网站界面设计中的版式设计有哪些,小网站搜什么关键词好,wordpress 元描述,苏州大写的网站建设1. 大致步骤
上一步整理完数据集后#xff0c;此步输入数据, 微调2个模型VITS和GPT#xff0c;位置在 1-GPT-SoVITS-tts下的1B-微调训练
页面的两个按钮分别执行两个文件:
./GPT_SoVITS/s2_train.py
这一步微调VITS的预训练模型…1. 大致步骤
上一步整理完数据集后此步输入数据, 微调2个模型VITS和GPT位置在 1-GPT-SoVITS-tts下的1B-微调训练
页面的两个按钮分别执行两个文件:
./GPT_SoVITS/s2_train.py
这一步微调VITS的预训练模型即微调SynthesizerTrn模型
./GPT_SoVITS/s1_train.py
这一步微调GPT的预训练模型这里采用的是google的soundstorm复现
模型结构文件在’ ./GPT_SoVITS/AR/models/t2s_model.py’ 注意两个模型微调是独立的, 可分别完成 界面如下 2. 微调过程
2.1执行SoVITS训练 这里webui.py中代码会用gradio框架将页面上的设置转换为python变量并保存到‘。/TEMP’文件夹的‘tmp_s2.json’文件用于送入s2_train.py作为训练参数 另外‘./logs’下会生成 train.log 和 config.json文件记录微调的配置信息。
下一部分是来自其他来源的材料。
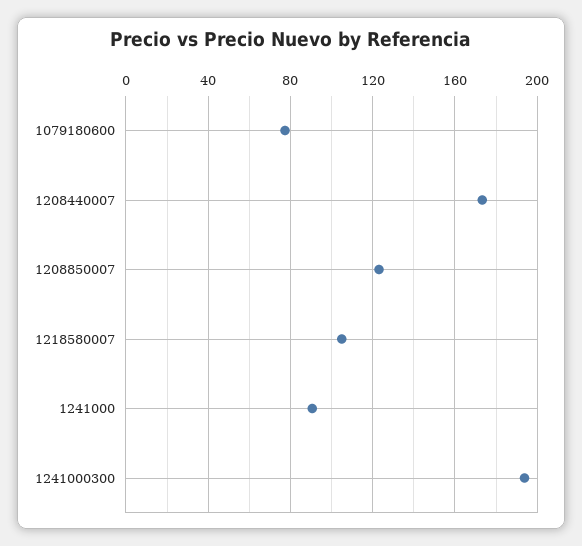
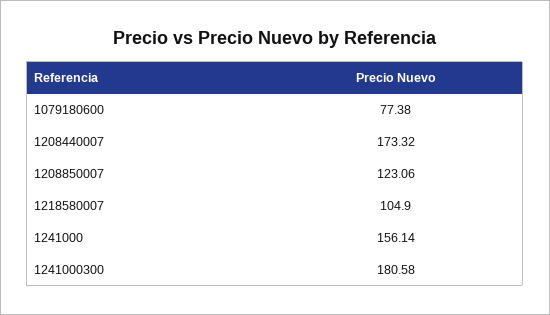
1241000: 90 -> 156.14
1241000300: 195 -> 180.58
以及eval和logs_s2文件夹同样记录训练过程数据。 微调后的模型保存到‘GPT_weights_v2’文件夹 配置记录
train.log
2024-10-21 23:48:33,030 XXX INFO {train: {log_interval: 100, eval_interval: 500, seed: 1234, epochs: 2, learning_rate: 0.0001, betas: [0.8, 0.99], eps: 1e-09, batch_size: 6, fp16_run: False, lr_decay: 0.999875, segment_size: 20480, init_lr_ratio: 1, warmup_epochs: 0, c_mel: 45, c_kl: 1.0, text_low_lr_rate: 0.4, pretrained_s2G: GPT_SoVITS/pretrained_models/gsv-v2final-pretrained/s2G2333k.pth, pretrained_s2D: GPT_SoVITS/pretrained_models/gsv-v2final-pretrained/s2D2333k.pth, if_save_latest: True, if_save_every_weights: True, save_every_epoch: 4, gpu_numbers: 0}, data: {max_wav_value: 32768.0, sampling_rate: 32000, filter_length: 2048, hop_length: 640, win_length: 2048, n_mel_channels: 128, mel_fmin: 0.0, mel_fmax: None, add_blank: True, n_speakers: 300, cleaned_text: True, exp_dir: logs/xxx}, model: {inter_channels: 192, hidden_channels: 192, filter_channels: 768, n_heads: 2, n_layers: 6, kernel_size: 3, p_dropout: 0.1, resblock: 1, resblock_kernel_sizes: [3, 7, 11], resblock_dilation_sizes: [[1, 3, 5], [1, 3, 5], [1, 3, 5]], upsample_rates: [10, 8, 2, 2, 2], upsample_initial_channel: 512, upsample_kernel_sizes: [16, 16, 8, 2, 2], n_layers_q: 3, use_spectral_norm: False, gin_channels: 512, semantic_frame_rate: 25hz, freeze_quantizer: True, version: v2}, s2_ckpt_dir: logs/xxx, content_module: cnhubert, save_weight_dir: SoVITS_weights_v2, name: xxx, version: v2, pretrain: None, resume_step: None}
2024-10-04 17:02:30,480 xxx01 INFO loaded pretrained GPT_SoVITS/pretrained_models/gsv-v2final-pretrained/s2G2333k.pth
2024-10-04 17:02:30,697 xxx01 INFO loaded pretrained GPT_SoVITS/pretrained_models/gsv-v2final-pretrained/s2D2333k.pth
2024-10-04 17:03:03,571 xxx01 INFO Train Epoch: 1 [0%]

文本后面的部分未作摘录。